- Written by: Brent Hodge
- Directed by: Brent Hodge
- Starring: Cameron Mathison
- Music by: Chris Kelly
- Countries of origin: United States Canada
- Original language: English

Production
- Producers: Brent Hodge Lauren Bercovitch Chris Kelly Kristina Matisic
- Cinematography: Josh Huculiak Joseph Schweers Brent Hodge
- Editors: Brent Hodge John Diemer
- Running time: 27 minutes
- Production company: Hodgee Films

Original release
- Release: March 17, 2015

= Cameron's House Rules =

Cameron's House Rules is a 2015 Canadian-American reality/comedy mini-series and a spin-off to Game of Homes, airing on the W Network, directed by Brent Hodge, produced by Hodge, Lauren Bercovitch and Chris Kelly and starring Cameron Mathison.

==Premise==
Before the premiere of his newest show Game of Homes premieres on the W Network, host Cameron Mathison challenges himself to convert his run down garage into an awesome family room in only five days. With nothing but his tool belt around his waist, his dog by his side, and his family cheering him on for support, Cameron pushes through his every to try and complete the challenge in only five days.

==Episodes==
- Episode 1 - Demolition Man - On day one of the family room challenge, Cameron clears out his garage, takes a sledge hammer to the walls and changes the layout of the future family room in a single day.
- Episode 2 - Help to the Rescue - With Cameron a little behind schedule, he's forced to call in reinforcements.
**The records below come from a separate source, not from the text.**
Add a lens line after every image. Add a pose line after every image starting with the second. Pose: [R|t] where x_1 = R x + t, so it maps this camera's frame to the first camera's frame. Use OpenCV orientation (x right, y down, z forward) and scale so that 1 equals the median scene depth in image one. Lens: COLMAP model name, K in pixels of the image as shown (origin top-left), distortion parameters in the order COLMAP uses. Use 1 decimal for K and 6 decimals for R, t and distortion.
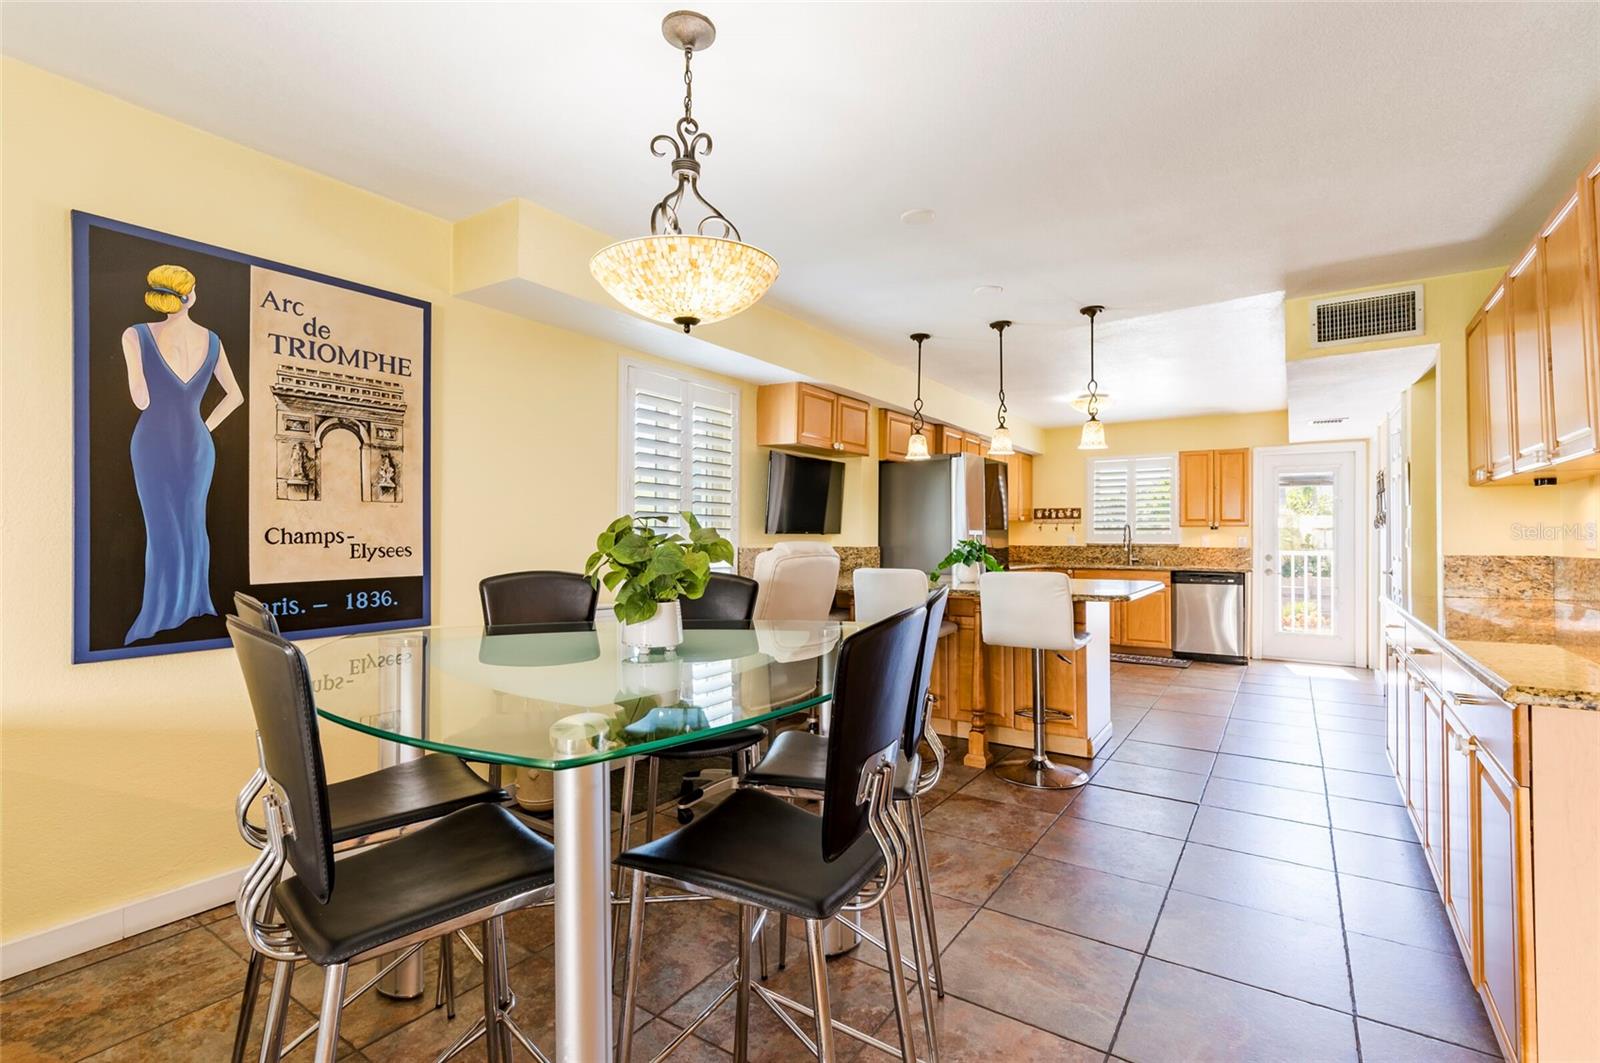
lens RADIAL K [[723.0, 0, 809.6], [0, 723.0, 523.0], [0, 0, 1]] dist [0.004061, -0.002292]
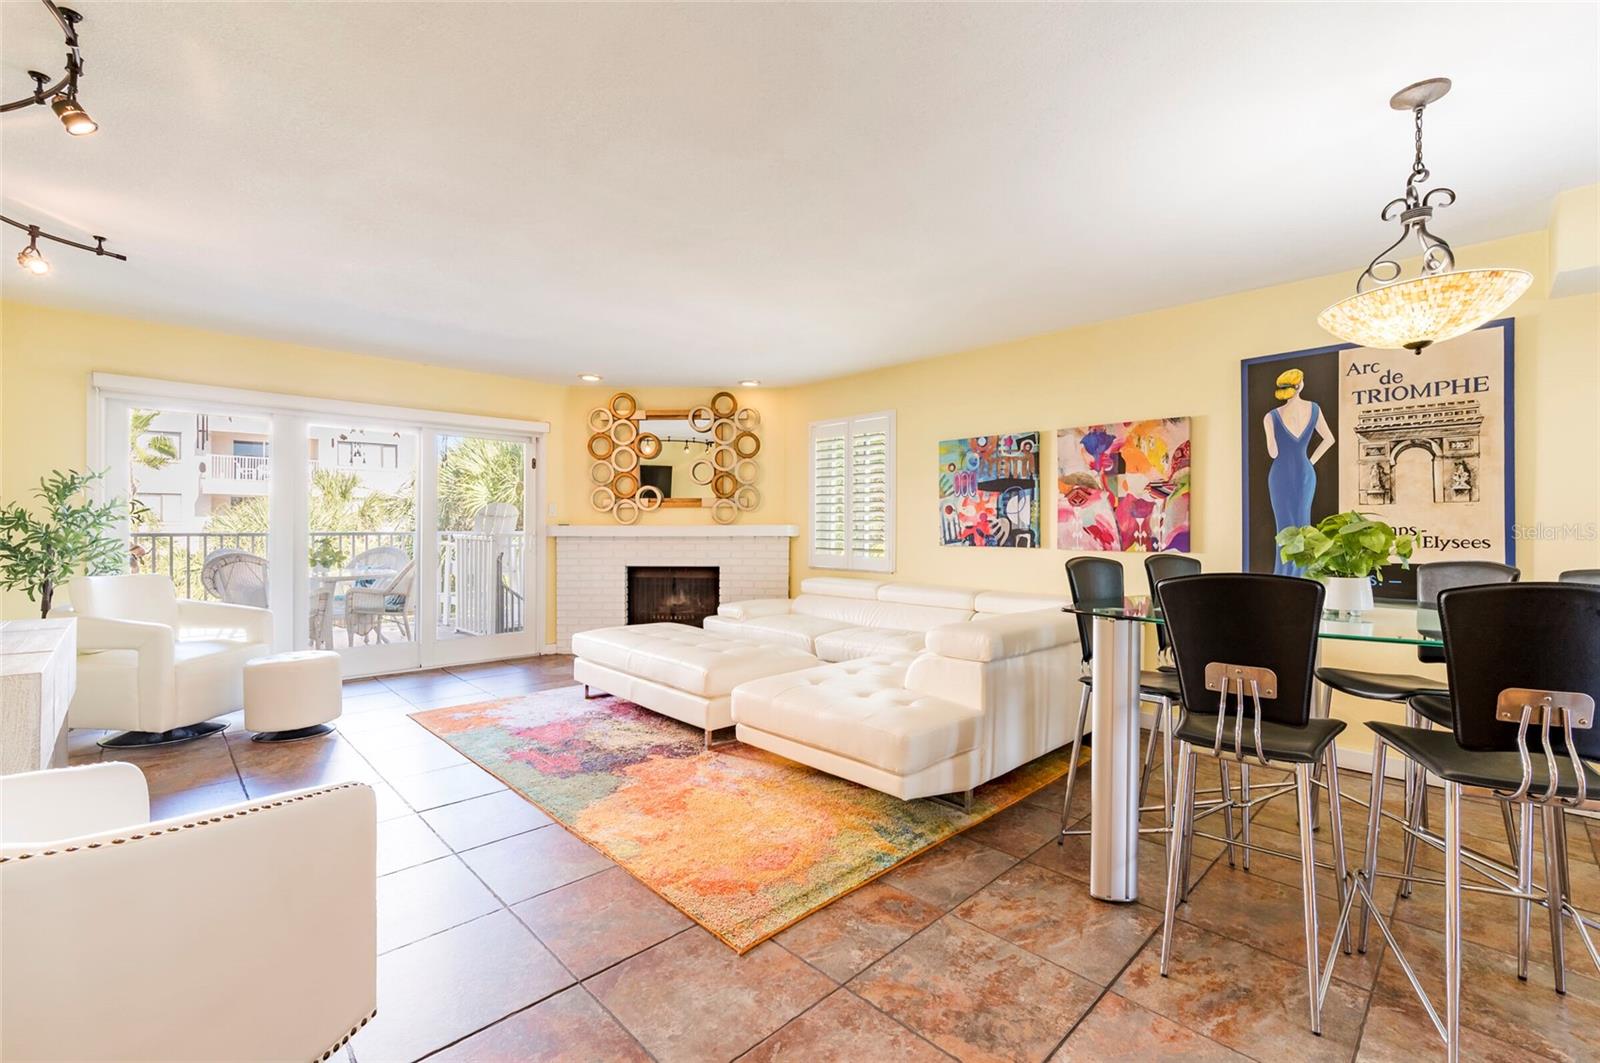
lens RADIAL K [[691.2, 0, 799.0], [0, 691.2, 528.4], [0, 0, 1]] dist [0.004883, 0.000234]
pose [[-0.203865, -0.004458, -0.978989, 0.824129], [0.010067, 0.999927, -0.006650, 0.012395], [0.978947, -0.011211, -0.203806, 0.176372]]
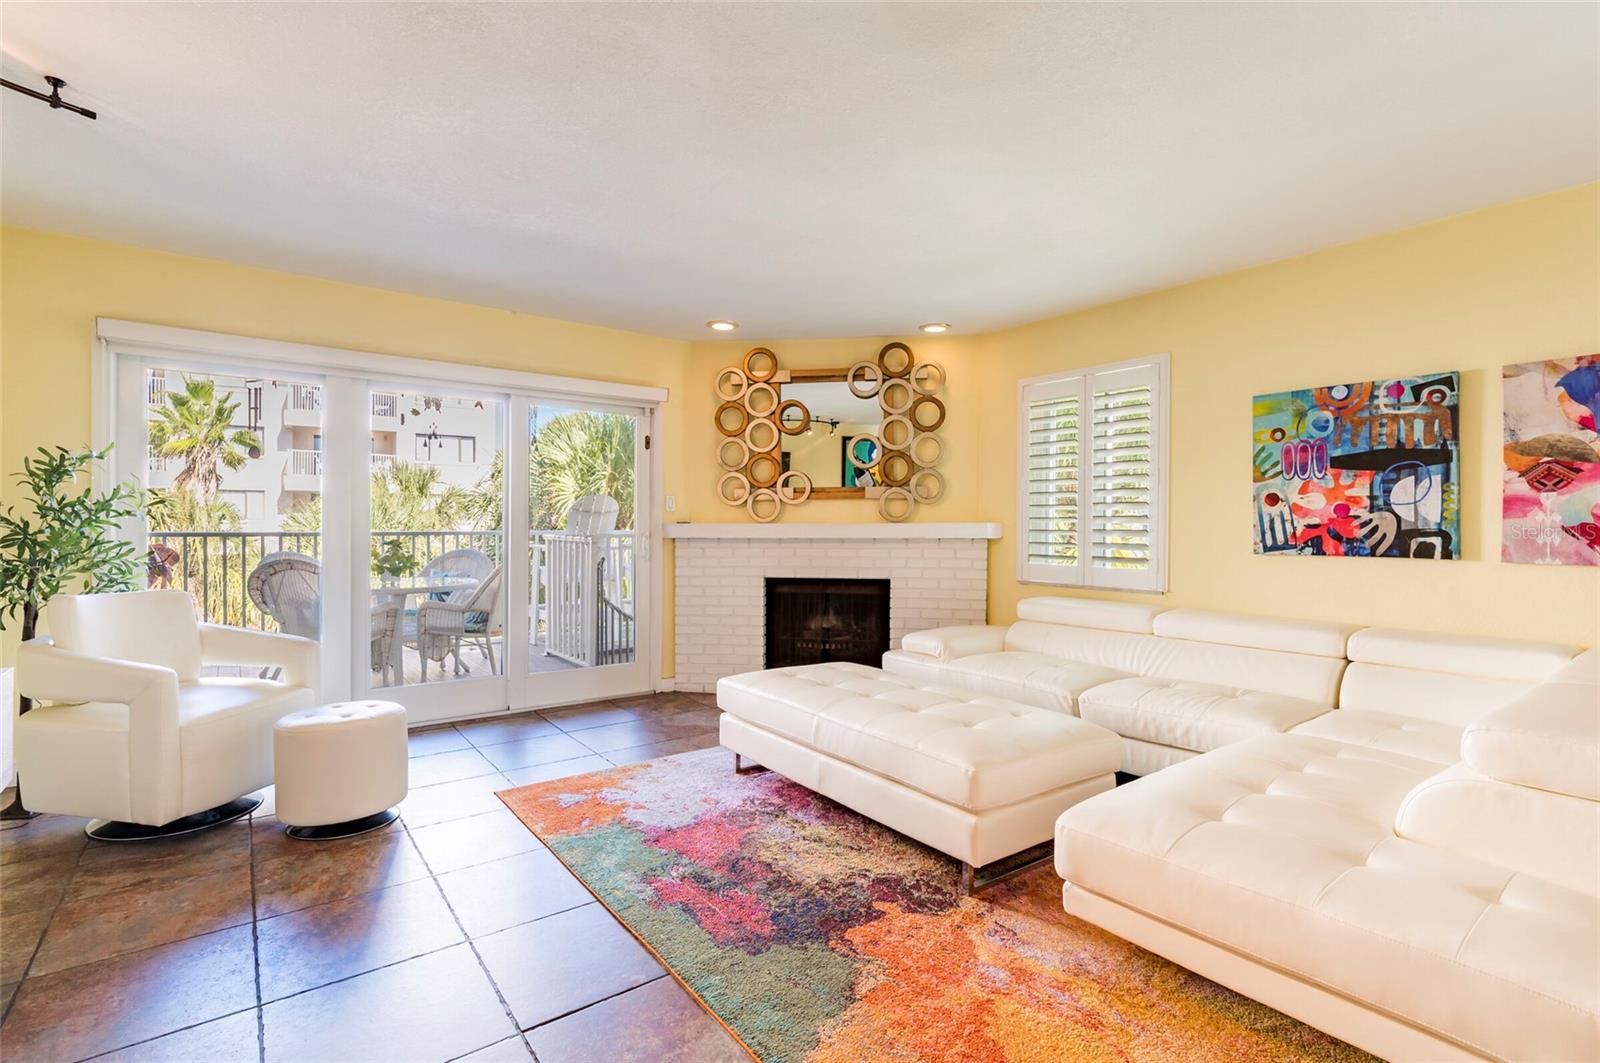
lens RADIAL K [[723.0, 0, 787.8], [0, 723.0, 530.0], [0, 0, 1]] dist [0.004061, -0.002292]
pose [[-0.317219, -0.000118, -0.948352, 0.483453], [0.008774, 0.999957, -0.003059, 0.005740], [0.948312, -0.009292, -0.317205, -0.140526]]
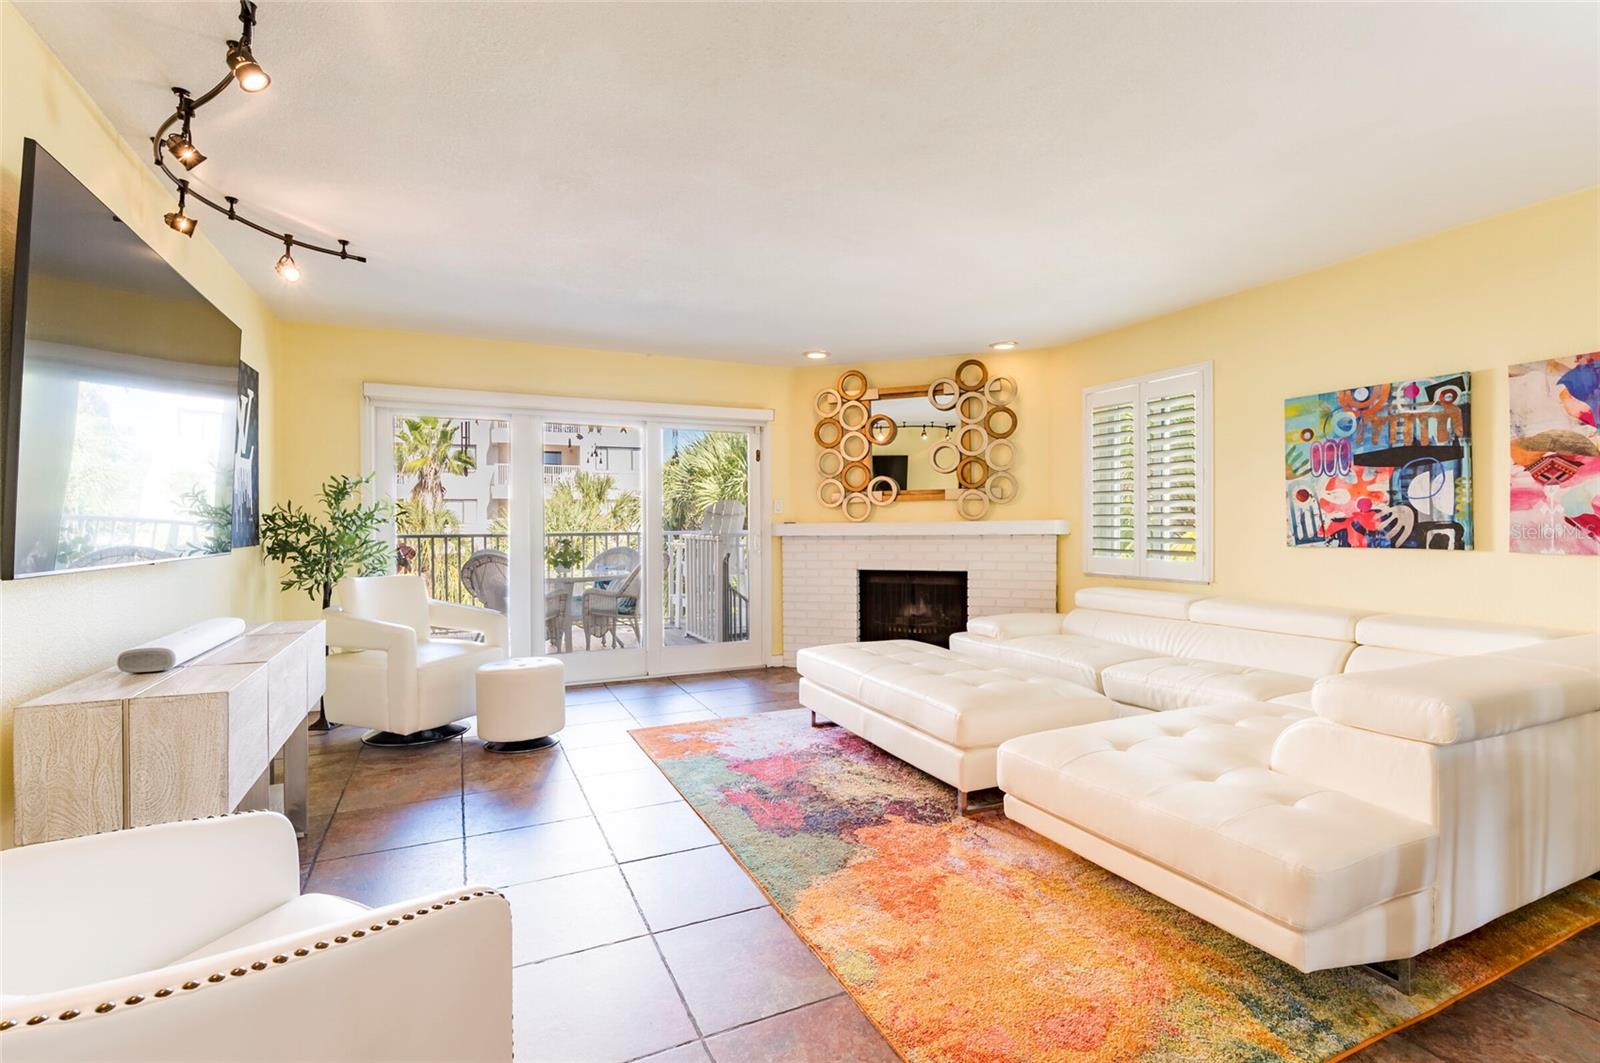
lens RADIAL K [[723.0, 0, 804.5], [0, 723.0, 529.6], [0, 0, 1]] dist [0.004061, -0.002292]
pose [[-0.502603, 0.004304, -0.864507, 0.625974], [0.017233, 0.999839, -0.005041, 0.009818], [0.864346, -0.017431, -0.502596, 0.086403]]
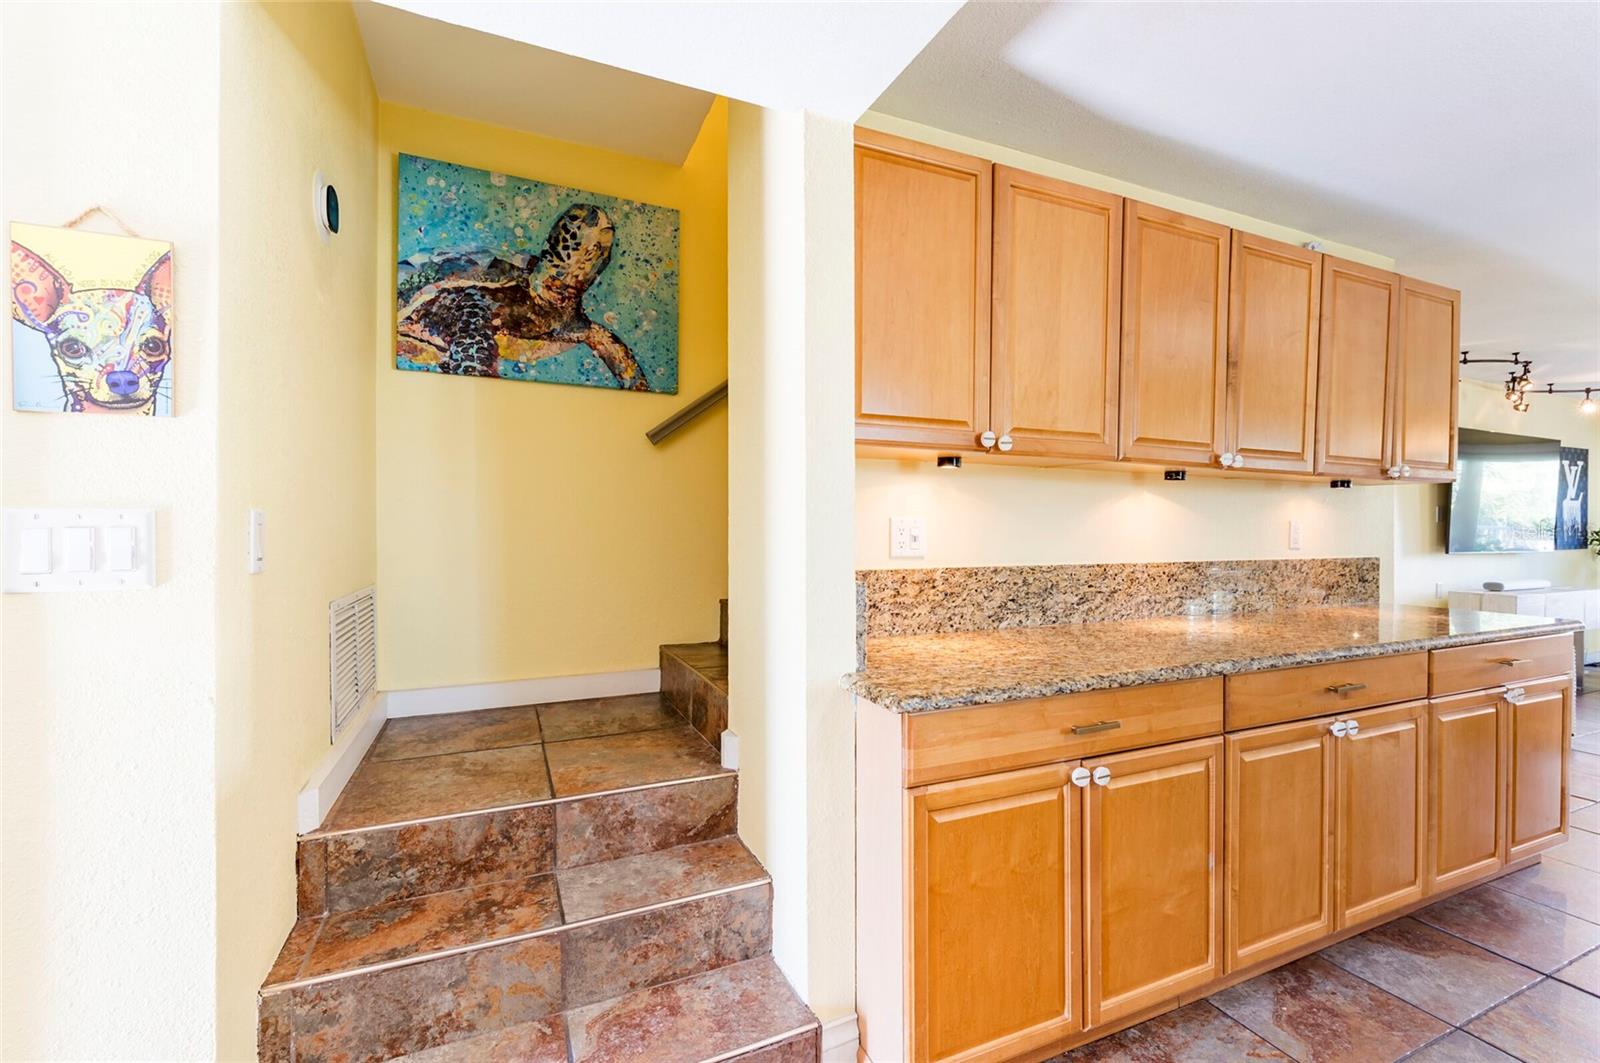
lens RADIAL K [[691.2, 0, 796.9], [0, 691.2, 535.1], [0, 0, 1]] dist [0.004883, 0.000234]
pose [[-0.846871, -0.010645, 0.531691, 0.901053], [-0.019353, 0.999754, -0.010811, 0.040535], [-0.531446, -0.019445, -0.846869, 1.581639]]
Unknown to him, there's much more help coming than he ever could have imagined.
- Episode 3 - School of Rock - It's sanding day in the Mathison home and Cameron is still behind schedule, not in the home renovation area, but in his personal life, as he races to see his son, Lucas, play in a concert with his band.
- Episode 4 - Family Ties - The reinforcements are called in as Cameron recruits the help of his kids and his wife in painting and choosing the furniture and flooring.
- Episode 5 - Judgment Day - The moments has arrived, as Cameron prepares to invite his family of judges in as he puts the finishing touches on the newly converted family room.

==Production==
The show was created and produced by Hodgee Films, the team behind 2014s award-winning documentary feature A Brony Tale. Filming took place over a week in Los Angeles, California.